### Passage shown

Editor's Note: Numerous instances of plagiarism have been discovered in Dan Kimber’s “Education Matters” column, which ran in the News- Press from September 2003 to September 2011. In those columns where plagiarism has been found, a For the Record specifying the details will be appended to the piece.
Mike Antonovich was the lone dissenting voice on the Los Angeles County Board of Supervisors in voting to ban plastic shopping bags in all markets and convenience stores in unincorporated areas. He defended his position by stating that it is not "sound public policy" and that it was not the "appropriate time to clean up our environment" or "impose regulations on business."
I honestly don't know where to begin to express my disdain for this elected official. He's been around for a number of years, has represented his constituents well in matters of overdevelopment in our area, but falls flat on his face in this one. Let me try to address some of the supervisor's concerns.

### Exercise data
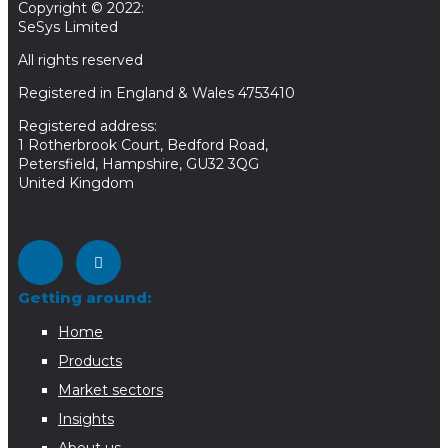
Copyright © 2022:
SeSys Limited
All rights reserved
Registered in England & Wales 4753410
Registered address:
1 Rotherbrook Court, Bedford Road,
Petersfield, Hampshire, GU32 3QG
United Kingdom
Getting around:
Home
Products
Market sectors
Insights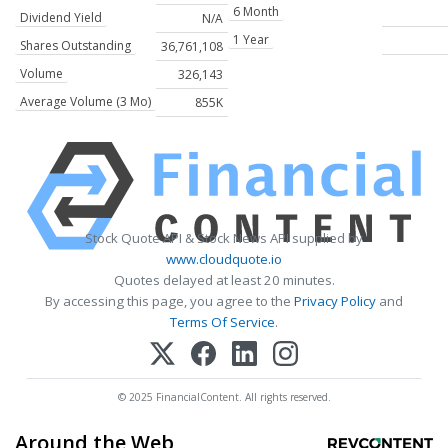
6 Month
Dividend Yield
N/A
1 Year
Shares Outstanding
36,761,108
Volume
326,143
Average Volume (3 Mo)
855K
Stock Quote API & Stock News API supplied by
www.cloudquote.io
Quotes delayed at least 20 minutes.
By accessing this page, you agree to the
Privacy Policy
and
Terms Of Service
.
© 2025 FinancialContent. All rights reserved.
Around the Web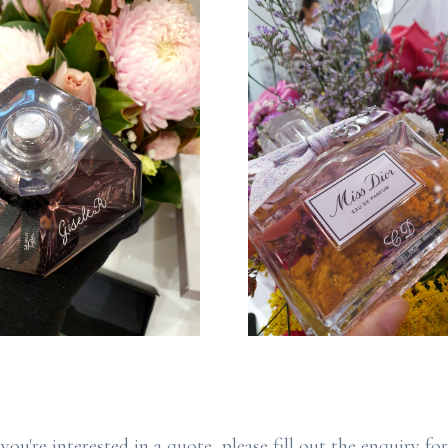
 you're interested in a quote, please fill out the enquiry fo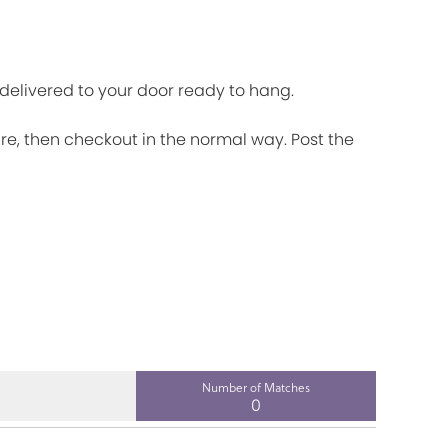
d delivered to your door ready to hang.
ire, then checkout in the normal way. Post the
Number of Matches
0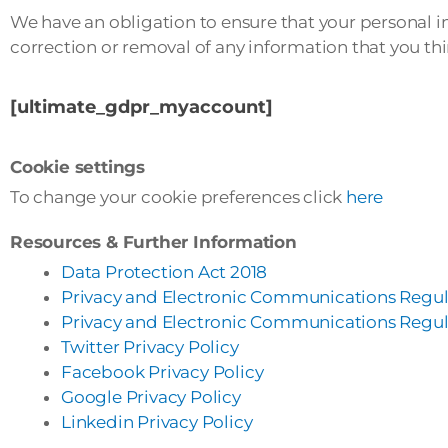
We have an obligation to ensure that your personal i
correction or removal of any information that you thin
[ultimate_gdpr_myaccount]
Cookie settings
To change your cookie preferences click
here
Resources & Further Information
Data Protection Act 2018
Privacy and Electronic Communications Regul
Privacy and Electronic Communications Regul
Twitter Privacy Policy
Facebook Privacy Policy
Google Privacy Policy
Linkedin Privacy Policy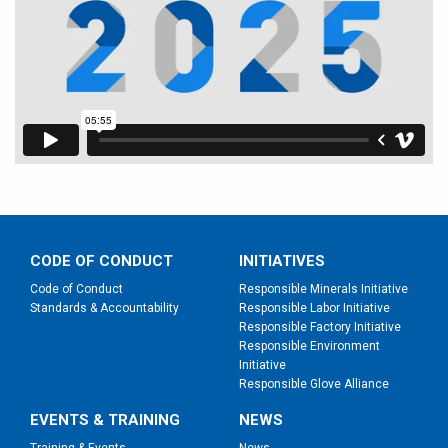
CODE OF CONDUCT
INITIATIVES
Code of Conduct
Responsible Minerals Initiative
Standards & Accountability
Responsible Labor Initiative
Responsible Factory Initiative
Responsible Environment
Initiative
Responsible Glove Alliance
EVENTS & TRAINING
NEWS
Training & Events
News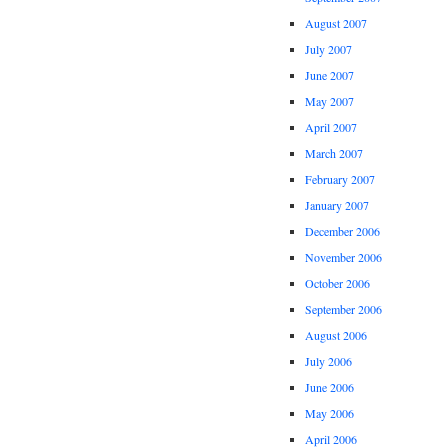
August 2007
July 2007
June 2007
May 2007
April 2007
March 2007
February 2007
January 2007
December 2006
November 2006
October 2006
September 2006
August 2006
July 2006
June 2006
May 2006
April 2006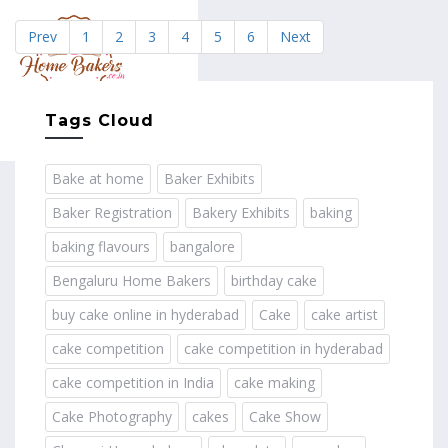
Prev
1
2
3
4
5
6
Next
MENU
Tags Cloud
Bake at home
Baker Exhibits
Baker Registration
Bakery Exhibits
baking
baking flavours
bangalore
Bengaluru Home Bakers
birthday cake
buy cake online in hyderabad
Cake
cake artist
cake competition
cake competition in hyderabad
cake competition in India
cake making
Cake Photography
cakes
Cake Show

### Work task 1
Return the passage of the plastic-bag column starting at "I honestly don't" and ending at "the supervisor's concerns.", copied word for word.
### Work task 2
Please continue the column on the plastic-bag ban, beginning right after its final sentence.

### Final answer 1
I honestly don't know where to begin to express my disdain for this elected official. He's been around for a number of years, has represented his constituents well in matters of overdevelopment in our area, but falls flat on his face in this one. Let me try to address some of the supervisor's concerns.

### Final answer 2
He says it's not the time to be thinking of cleaning up the environment because our economy is bad. I find that an interesting set of priorities for one we look to for leadership. That exalted title has more to it than seeing to the short term comfort of the voting population. It should include, it must include, decisions based on the welfare of unborn generations, and if that involves urging "sacrifice" for us all now, then so be it. Anything less than that is a dereliction of duty. Just where is Mr. Antonovich coming from on this one?
I've got to believe that the plastics industry has ample weight to throw around in its continuing campaign to absolve itself of any liability whatsoever from the harm that its products cause. I know enough about the political process in this country to be just a little wary whenever a politician sides with a major industry that has come under public scrutiny, or, heaven forbid, government regulation.
But there is another industry, more powerful by far than plastics that enters into this picture. The enormous demand for plastic bags ties into the surging global demand for oil — plastic bags are made from ethylene, a petroleum byproduct. In the United States alone, an estimated 12 million barrels of oil are used annually to make plastic bags that Americans consume.
That is not to suggest that our supervisor has been unduly influenced by established, vested interests — he may indeed be thinking of (or fixated on) lost jobs — but how in the world does he square his vote with the following?
Plastic bags have become a major component of our landfills. They flap from trees. They float in the breeze. They clog roadside drains. They drift on the high seas. They fill sea turtle bellies. They take months to hundreds of years to break down. And as they decompose, tiny toxic bits seep into soils, lakes, rivers and the oceans.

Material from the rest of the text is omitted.